---------- Input data

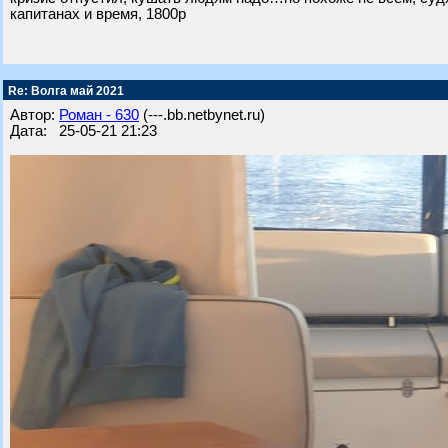
капитанах и время, 1800р
Re: Волга май 2021
Автор:
Роман - 630
(---.bb.netbynet.ru)
Дата: 25-05-21 21:23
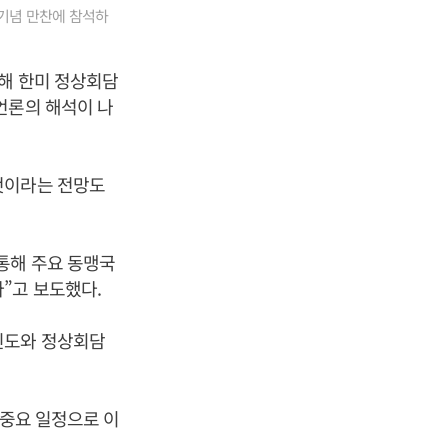
 기념 만찬에 참석하
문해 한미 정상회담
언론의 해석이 나
것이라는 전망도
통해 주요 동맹국
”고 보도했다.
인도와 정상회담
 중요 일정으로 이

--------------------

Exercise instructions: Extract every line of text from the entries above, keeping each character unchanged, and leave the pictures out of your answer.

Reply to the task:
капитанах и время, 1800р
Re: Волга май 2021
Автор:
Роман - 630
(---.bb.netbynet.ru)
Дата: 25-05-21 21:23
 기념 만찬에 참석하
문해 한미 정상회담
언론의 해석이 나
것이라는 전망도
통해 주요 동맹국
”고 보도했다.
인도와 정상회담
 중요 일정으로 이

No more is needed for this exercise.